Wilhelm Petersen (15 March 1890 – 18 December 1957) was a German composer and conductor.

He was born in Athens and spent his childhood in Darmstadt. From 1908 to 1913 he studied in Munich with Friedrich Klose, Felix Mottl and Rudolf Louis. In addition to music he wrote lyric and dramatic poetry and was on the fringes of the circle around Stefan George.Petersen was an apprentice conductor in Lübeck under Wilhelm Furtwängler in 1913-14; at the end of the First World War he was active as a writer in the Expressionist movement in Munich but from 1919 devoted himself entirely to music.
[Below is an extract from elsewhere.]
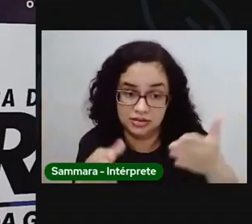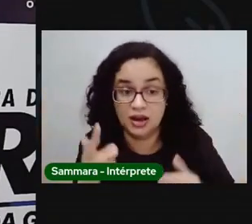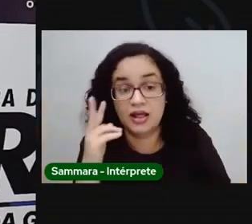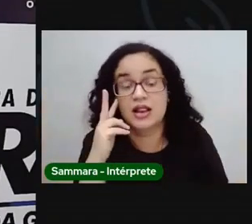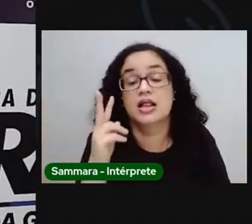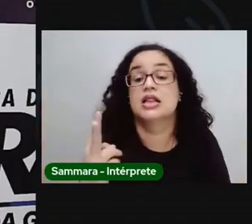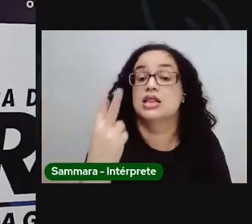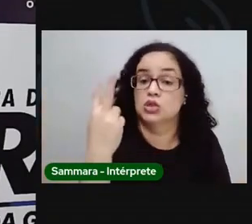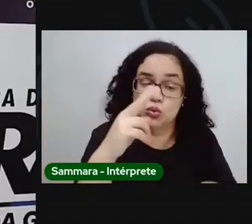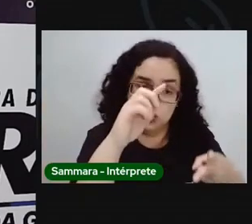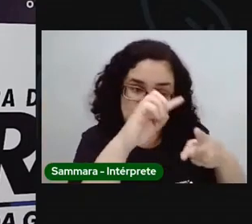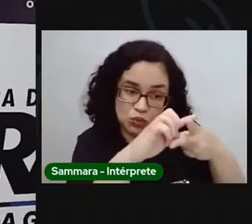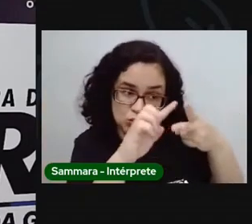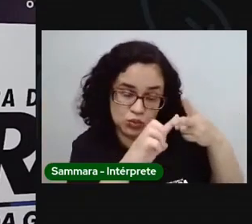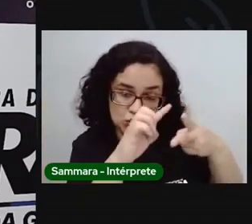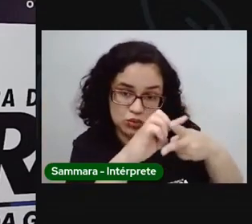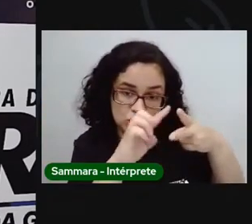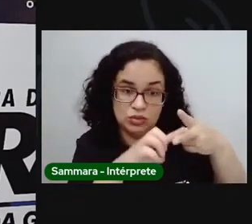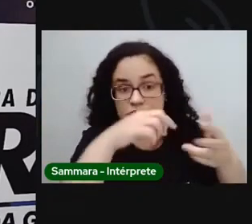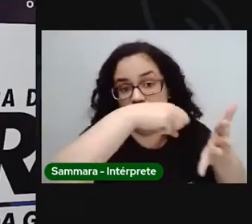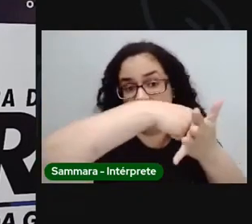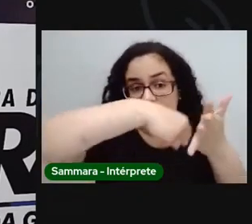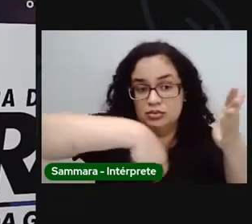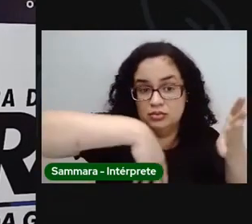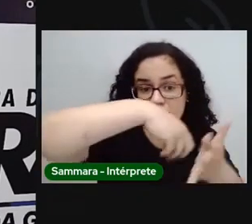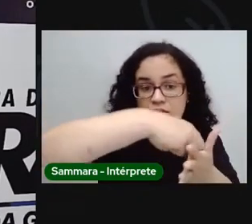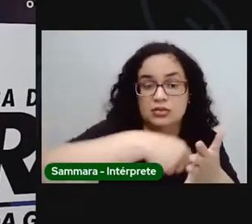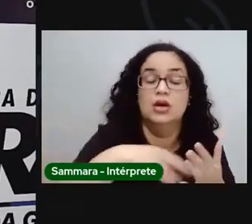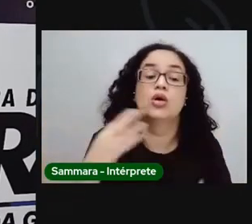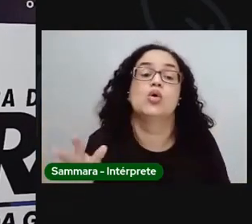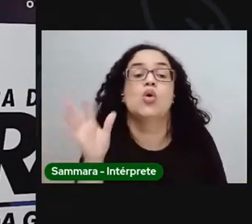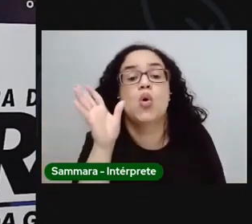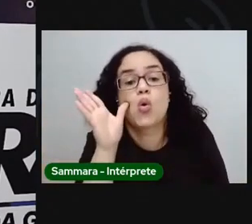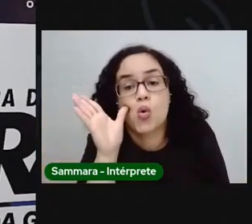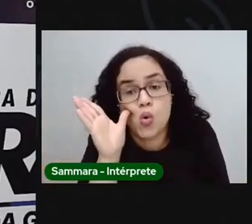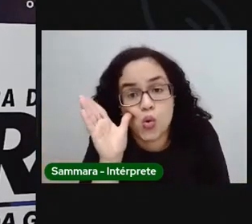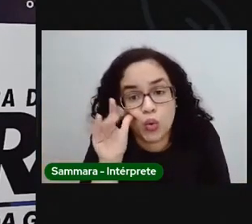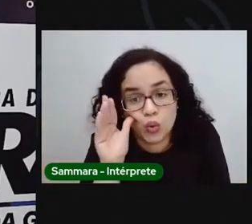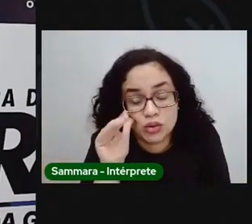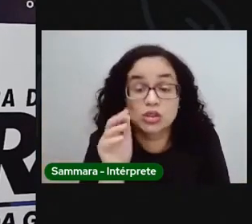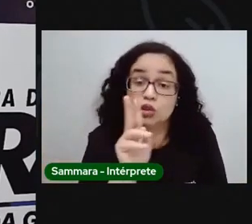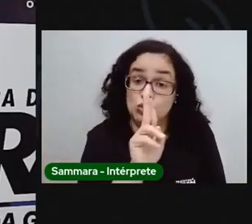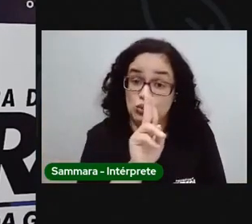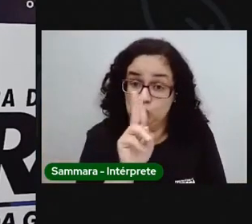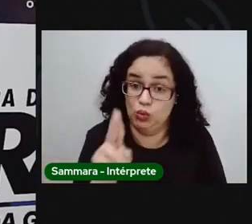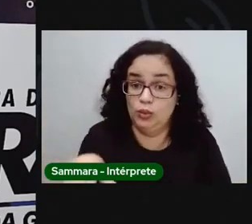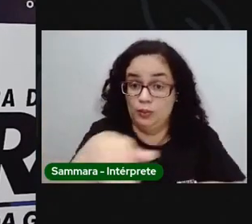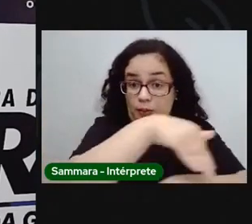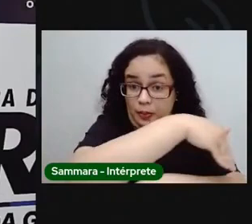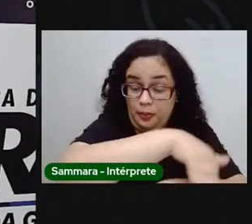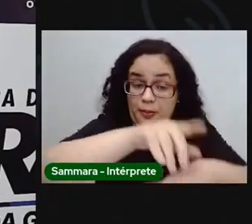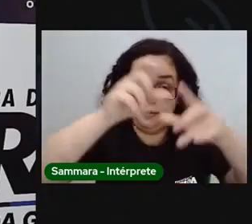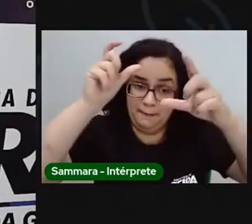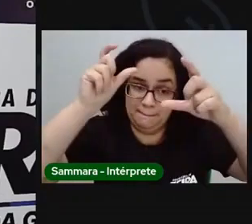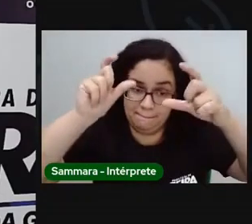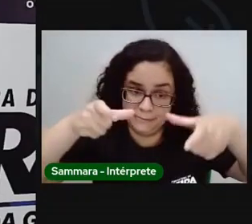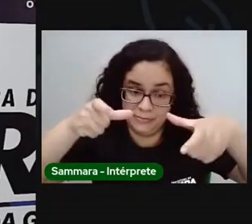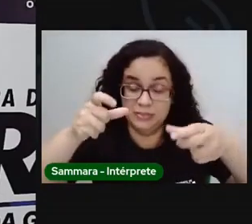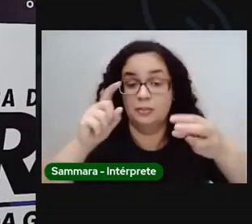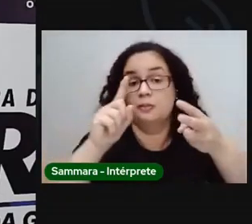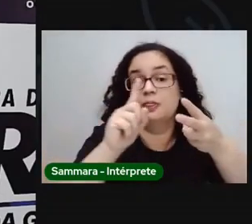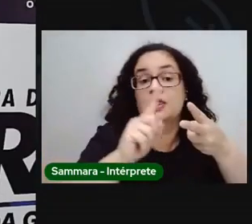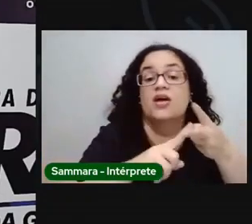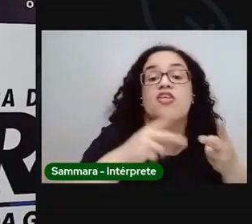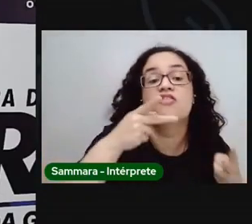duas propostas de atividade, uma pra vocês contarem a curiosidade do bairro, do nome do bairro e essa daí que é pra vocês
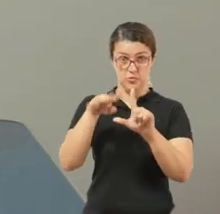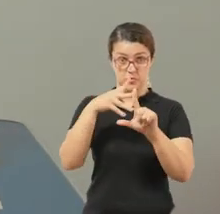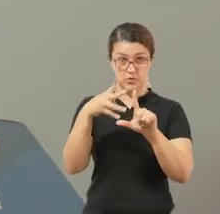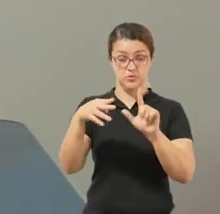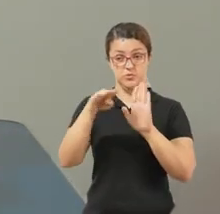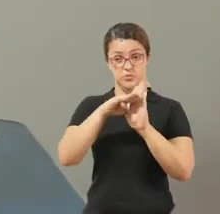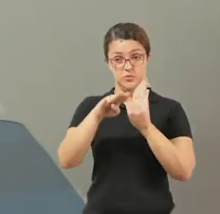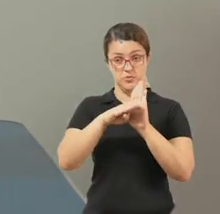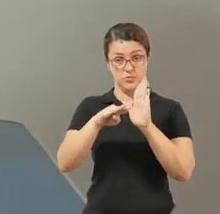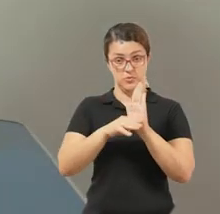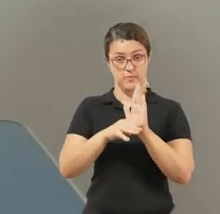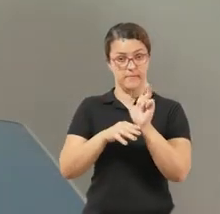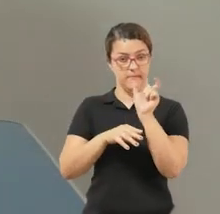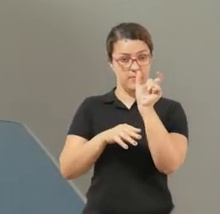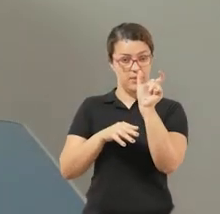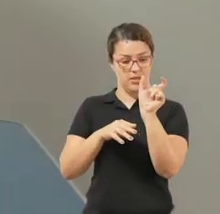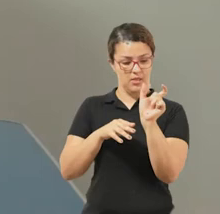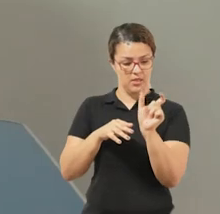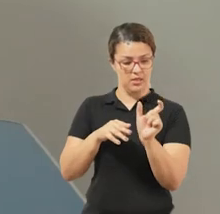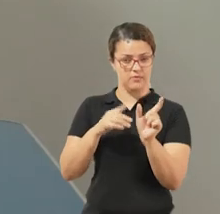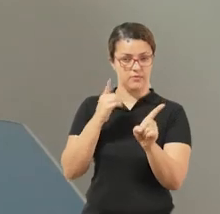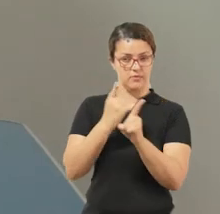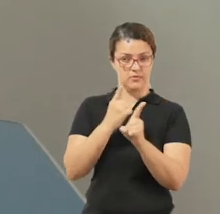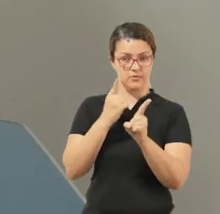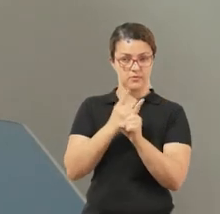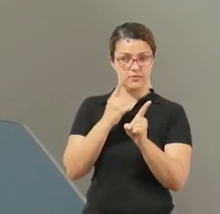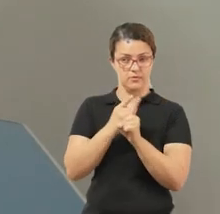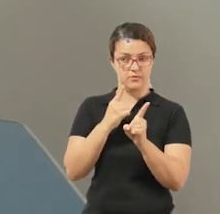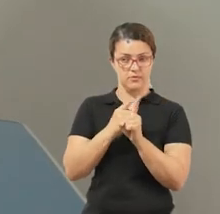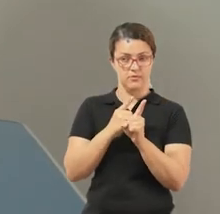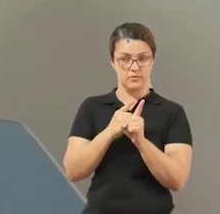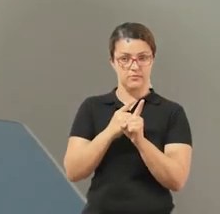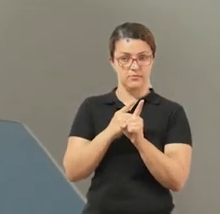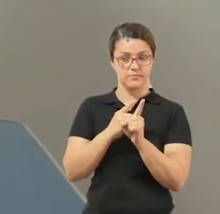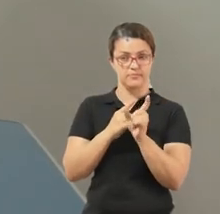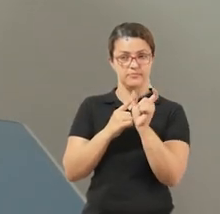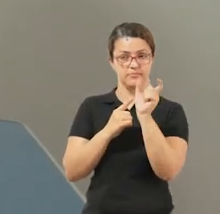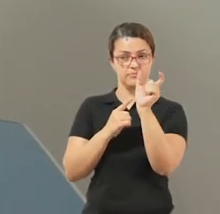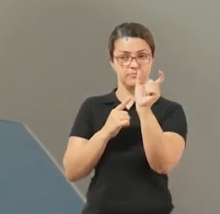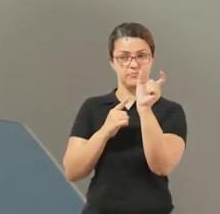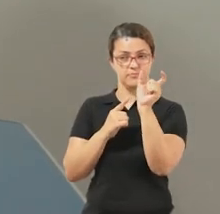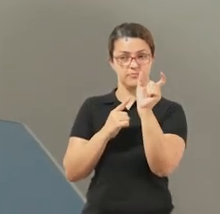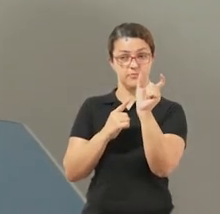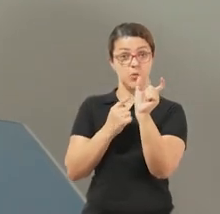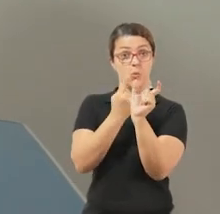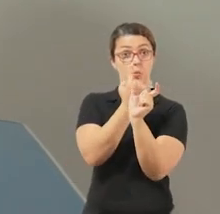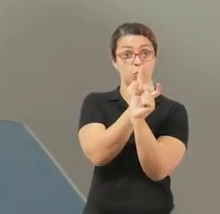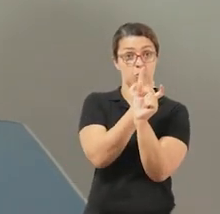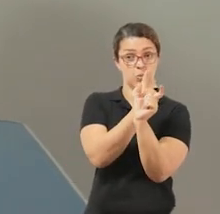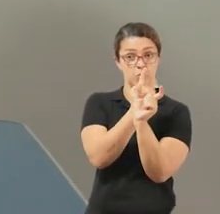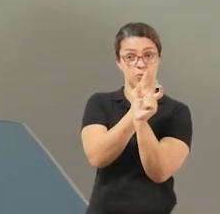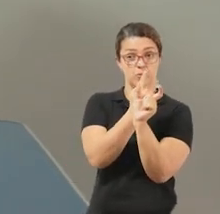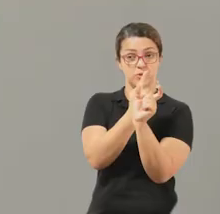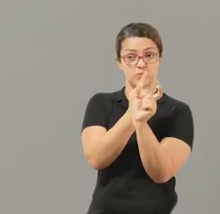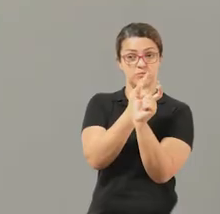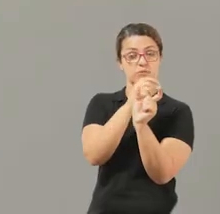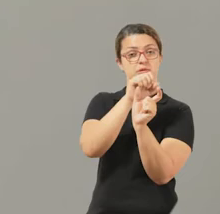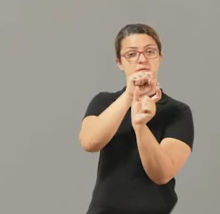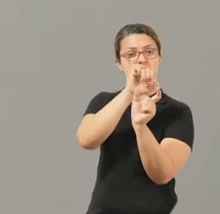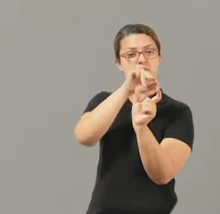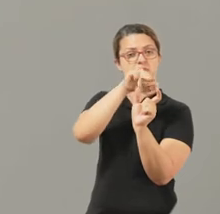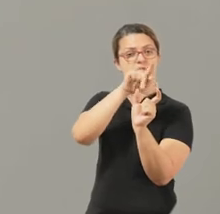rotinas algumas palavras que terão que colocar no plural. Vocês irão encontrá-las no singular.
His early music is described as radically Expressionistic, but in the 1920s he progressively clarified his style, arriving at a monumental tonal style typified by his Grosse Messe, op. 27 of 1928-9, premiered in 1930 in Dartmstadt under Karl Böhm. From 1927 he was a lecturer in the Music Academy at Darmstadt, and in 1934 became professor of music in Mannheim. He died in Darmstadt.

Petersen's works include five symphonies, concertos, works for string orchestra, choral and chamber music, and the opera Der goldene Topf, premiered in Mannheim in 1941.